To do:
Continue the Senate proceedings on the bill to interdict commercial intercourse with Great Britain and France from the point where the text stops.

Text:

===

Mr. Tiffin, from the committee, reported the bill to interdict the commercial intercourse between the United States and Great Britain and France, and their dependencies, and for other purposes, correctly engrossed; and the bill was read the third time, and the blanks filled—section three, with the words twentieth and May in two instances.

On motion by Mr. Bradley, the words, "or being pursued by the enemy," were stricken out of the first and third sections, by unanimous consent.

Mr. Lloyd addressed the Senate as follows:

Mr. President: When the resolution on which this bill is founded was brought forward, I had expected it would have been advocated—as a means of preserving peace—as a menace to the belligerents, that a more rigorous course of conduct was about to be adopted towards them, on the part of the United States, provided they continued to persist in their injurious decrees, and Orders in Council—as giving us time to prepare for war—or as a covert, but actual war, against France and Great Britain.

I feel indebted to the honorable gentleman from Virginia, (Mr. Giles,) for not only having very much narrowed the consideration of this subject, but for the open, candid, and manly ground he has taken, both in support of the resolution and the bill. I understood him to avow, that the effect must be war, and that a war with Great Britain; that, notwithstanding the non-intercourse attached to this bill, the merchants would send their vessels to sea; those vessels would be captured by British cruisers; these captures would be resisted; such resistance would produce war, and that was what he both wished and expected. I agree perfectly with the gentleman, that this is the natural progress, and must be the ultimate effect of the measure; and I am also glad, that neither the honorable Senate nor the people of the United States can entertain any doubts upon the subject.

===

Records from a collection:
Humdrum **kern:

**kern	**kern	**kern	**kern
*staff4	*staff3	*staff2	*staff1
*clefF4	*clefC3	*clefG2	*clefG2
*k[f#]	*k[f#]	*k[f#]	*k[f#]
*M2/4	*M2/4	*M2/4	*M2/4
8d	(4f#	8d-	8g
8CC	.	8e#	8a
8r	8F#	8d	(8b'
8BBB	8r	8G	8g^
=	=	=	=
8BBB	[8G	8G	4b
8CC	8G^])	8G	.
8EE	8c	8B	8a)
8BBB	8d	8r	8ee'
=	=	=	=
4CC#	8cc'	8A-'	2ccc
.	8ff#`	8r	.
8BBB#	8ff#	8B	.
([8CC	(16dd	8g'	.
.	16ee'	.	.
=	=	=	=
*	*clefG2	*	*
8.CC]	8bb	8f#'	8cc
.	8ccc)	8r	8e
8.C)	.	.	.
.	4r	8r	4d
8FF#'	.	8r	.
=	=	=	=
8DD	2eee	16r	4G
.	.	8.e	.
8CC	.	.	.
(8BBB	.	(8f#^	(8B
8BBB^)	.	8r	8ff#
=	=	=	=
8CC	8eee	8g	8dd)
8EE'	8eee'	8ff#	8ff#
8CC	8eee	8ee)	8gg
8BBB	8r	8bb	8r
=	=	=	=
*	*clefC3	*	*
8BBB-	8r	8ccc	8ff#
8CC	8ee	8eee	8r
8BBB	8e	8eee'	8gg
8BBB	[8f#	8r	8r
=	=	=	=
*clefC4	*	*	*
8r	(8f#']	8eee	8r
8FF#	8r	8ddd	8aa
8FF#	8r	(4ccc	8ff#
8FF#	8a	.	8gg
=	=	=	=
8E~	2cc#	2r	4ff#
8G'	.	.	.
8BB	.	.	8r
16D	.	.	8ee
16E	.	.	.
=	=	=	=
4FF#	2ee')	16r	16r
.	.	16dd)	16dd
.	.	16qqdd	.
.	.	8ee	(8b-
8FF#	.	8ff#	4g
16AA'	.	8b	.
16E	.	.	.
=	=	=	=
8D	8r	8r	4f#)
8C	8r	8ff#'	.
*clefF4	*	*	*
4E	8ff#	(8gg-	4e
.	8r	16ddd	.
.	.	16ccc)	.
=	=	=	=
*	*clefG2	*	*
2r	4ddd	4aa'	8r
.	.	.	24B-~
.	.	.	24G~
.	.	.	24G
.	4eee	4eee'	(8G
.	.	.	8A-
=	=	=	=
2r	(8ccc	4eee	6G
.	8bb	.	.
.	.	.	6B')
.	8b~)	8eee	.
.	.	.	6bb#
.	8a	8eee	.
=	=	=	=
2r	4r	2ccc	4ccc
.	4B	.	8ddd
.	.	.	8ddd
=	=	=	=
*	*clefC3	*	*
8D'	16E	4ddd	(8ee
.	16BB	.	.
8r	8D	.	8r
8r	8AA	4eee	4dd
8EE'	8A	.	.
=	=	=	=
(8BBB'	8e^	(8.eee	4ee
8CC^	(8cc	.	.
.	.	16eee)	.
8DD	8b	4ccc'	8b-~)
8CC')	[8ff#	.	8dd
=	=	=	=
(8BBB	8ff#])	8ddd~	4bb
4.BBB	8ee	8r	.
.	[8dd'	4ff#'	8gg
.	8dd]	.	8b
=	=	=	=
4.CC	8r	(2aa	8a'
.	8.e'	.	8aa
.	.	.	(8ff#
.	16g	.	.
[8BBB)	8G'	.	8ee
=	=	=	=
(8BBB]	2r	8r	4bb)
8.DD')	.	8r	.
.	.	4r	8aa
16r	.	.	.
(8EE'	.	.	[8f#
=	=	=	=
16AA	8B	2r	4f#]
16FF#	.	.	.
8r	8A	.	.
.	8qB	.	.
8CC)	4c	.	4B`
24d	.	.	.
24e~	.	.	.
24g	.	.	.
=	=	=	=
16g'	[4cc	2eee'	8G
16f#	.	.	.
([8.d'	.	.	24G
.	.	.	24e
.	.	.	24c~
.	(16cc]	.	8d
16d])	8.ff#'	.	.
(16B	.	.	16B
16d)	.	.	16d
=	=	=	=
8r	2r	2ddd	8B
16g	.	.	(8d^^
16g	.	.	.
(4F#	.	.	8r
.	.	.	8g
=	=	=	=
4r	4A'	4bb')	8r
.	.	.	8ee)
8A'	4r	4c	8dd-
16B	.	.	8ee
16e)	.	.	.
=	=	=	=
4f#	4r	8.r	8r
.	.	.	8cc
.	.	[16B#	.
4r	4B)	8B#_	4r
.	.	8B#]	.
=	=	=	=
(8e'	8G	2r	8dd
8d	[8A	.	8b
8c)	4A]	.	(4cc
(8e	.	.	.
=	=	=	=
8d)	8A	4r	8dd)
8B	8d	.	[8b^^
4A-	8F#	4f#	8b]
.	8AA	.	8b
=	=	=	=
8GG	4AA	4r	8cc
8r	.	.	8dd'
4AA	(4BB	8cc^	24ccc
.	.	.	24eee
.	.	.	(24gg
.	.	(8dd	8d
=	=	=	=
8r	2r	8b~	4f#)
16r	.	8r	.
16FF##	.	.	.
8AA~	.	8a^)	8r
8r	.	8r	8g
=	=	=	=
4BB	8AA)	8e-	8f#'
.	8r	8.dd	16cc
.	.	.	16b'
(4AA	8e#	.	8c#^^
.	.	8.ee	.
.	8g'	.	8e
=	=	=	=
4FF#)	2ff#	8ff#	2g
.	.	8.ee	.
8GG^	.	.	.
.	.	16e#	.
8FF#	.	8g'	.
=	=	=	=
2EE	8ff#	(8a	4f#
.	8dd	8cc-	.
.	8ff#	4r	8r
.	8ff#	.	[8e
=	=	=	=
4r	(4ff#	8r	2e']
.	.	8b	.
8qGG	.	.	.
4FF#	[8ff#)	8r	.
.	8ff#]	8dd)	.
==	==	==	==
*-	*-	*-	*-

===

Task output:
I understood the gentleman also to say, that this was a result he had long expected. Now, sir, as there have been no recent decrees, or Orders in Council issued, if war has been long looked for, from those now in operation, I know not what excuse those who have the management of our concerns can offer to the people of the United States, for leaving the country in its present exposed, naked, and defenceless situation.

What are our preparations for war? After being together four-fifths of the session, we have extorted a reluctant consent to fit out four frigates. We have also on the stocks, in the navy yard and elsewhere scattered along the coast, from the Mississippi to the Schoodick, one hundred and seventy gunboats, which, during the summer season, and under the influence of gentle western breezes, may, when in commission, make out to navigate some of our bays and rivers, not, however, for any effectual purposes of defence, for I most conscientiously believe, that three stout frigates would destroy the whole of them; and of the enormous expense at which this burlesque naval establishment is kept up, we have had a specimen the present session, by a bill exhibited to the Senate, of eight hundred dollars for medical attendance, on a single gunboat for a single month, at New Orleans. If other expenditures are to be made in this ratio, it requires but few powers of calculation to foretell that, if the gunboats can destroy nothing else, they would soon destroy the public Treasury.

We have also heard of a project for raising fifty thousand volunteers, which has, I believe, been very properly stifled in its birth, and we have appropriated, during the present session, one hundred and fifty thousand dollars towards the erection, repairing, and completion of our fortifications. A sum about equal to the expenditure of the British Government for six weeks, or two months, on a single fortress in the Province of Canada, and which sum, with us, is to put into a state of defence, against the naval power of Great Britain, an exposed and accessible maritime frontier of two thousand miles in extent!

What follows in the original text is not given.